SOLR not starting after restart 2 node cloud setup
I have two node SOLR (4.9.0) cloud with Tomcat (8), Zookeeper. At times SOLR in Node 1 stops responding, to fix the issue I am restarting tomcat in Node 1, but SOLR not starting up, but if I remove the solr cores in both nodes and try restarting it starts working, and then I have to reindex the whole data again. We are using this setup in production because of this issue we are having 1 to 1.30 hours of service down time. Any suggestions would be greatly appreciated. Thanks, Doss.
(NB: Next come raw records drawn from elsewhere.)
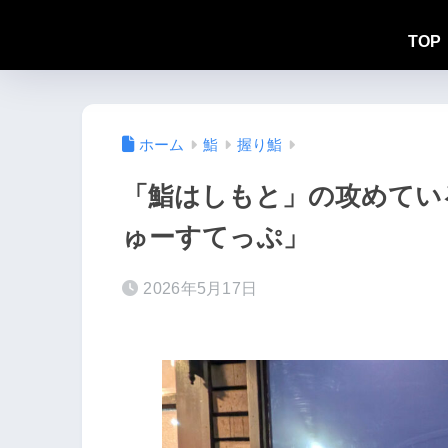
TOP
ホーム
鮨
握り鮨
「鮨はしもと」の攻めてい
ゅーすてっぷ」
2026年5月17日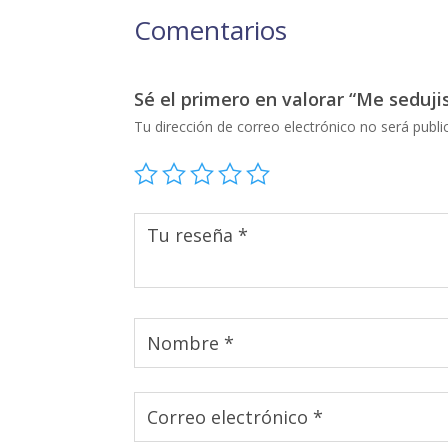
Comentarios
Sé el primero en valorar “Me seduji
Tu dirección de correo electrónico no será publi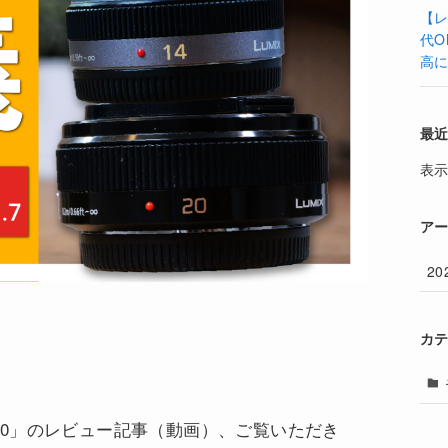
【レ
代O
高
最
表
ア
20
カ
10」のレビュー記事（動画）、ご覧いただき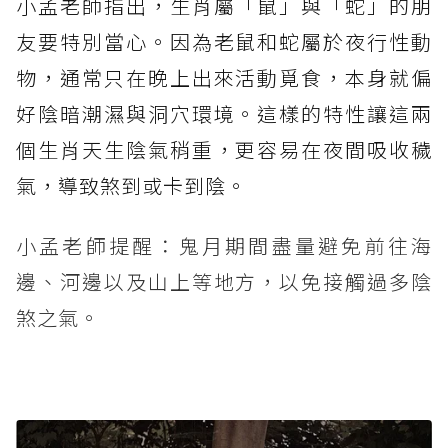
小孟老師指出，生肖屬「鼠」與「蛇」的朋
友要特別當心。因為老鼠和蛇屬於夜行性動
物，通常只在晚上出來活動覓食，本身就偏
好陰暗潮濕與洞穴環境。這樣的特性讓這兩
個生肖天生陰氣稍重，更容易在夜間吸收穢
氣，導致煞到或卡到陰。
小孟老師提醒：鬼月期間盡量避免前往海
邊、河邊以及山上等地方，以免接觸過多陰
煞之氣。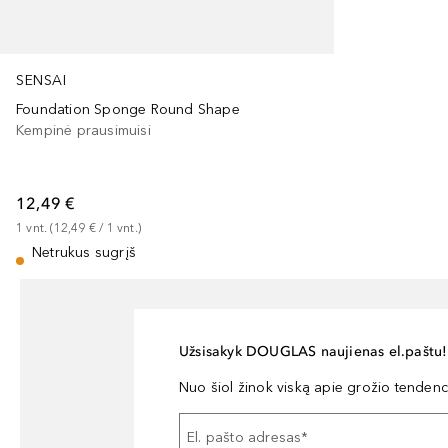
SENSAI
Foundation Sponge Round Shape
Kempinė prausimuisi
12,49 €
1
vnt.
 (
12,49 €
 / 
1
vnt.
)
Netrukus sugrįš
Užsisakyk DOUGLAS naujienas el.paštu!
Nuo šiol žinok viską apie grožio tendencij
El. pašto adresas
*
Re: SOLR not starting after restart 2 node cloud setup
You've really got to provide details for us to say much of anything. There are about a zillion things that it could be. In particular, have you looked at the solr logs? Are there any interesting things in them? How big are the cores? How much memory are you allocating the JVM? How many docs in the cores when the problem happens? Before the nodes stop responding, can you restart Tomcat without a problem? You might review: http://wiki.apache.org/solr/UsingMailingLists Best, Erick On Wed, Nov 19, 2014 at 1:04 AM, Doss itsmed...@gmail.com wrote: I have two node SOLR (4.9.0) cloud with Tomcat (8), Zookeeper. At times SOLR in Node 1 stops responding, to fix the issue I am restarting tomcat in Node 1, but SOLR not starting up, but if I remove the solr cores in both nodes and try restarting it starts working, and then I have to reindex the whole data again. We are using this setup in production because of this issue we are having 1 to 1.30 hours of service down time. Any suggestions would be greatly appreciated. Thanks, Doss.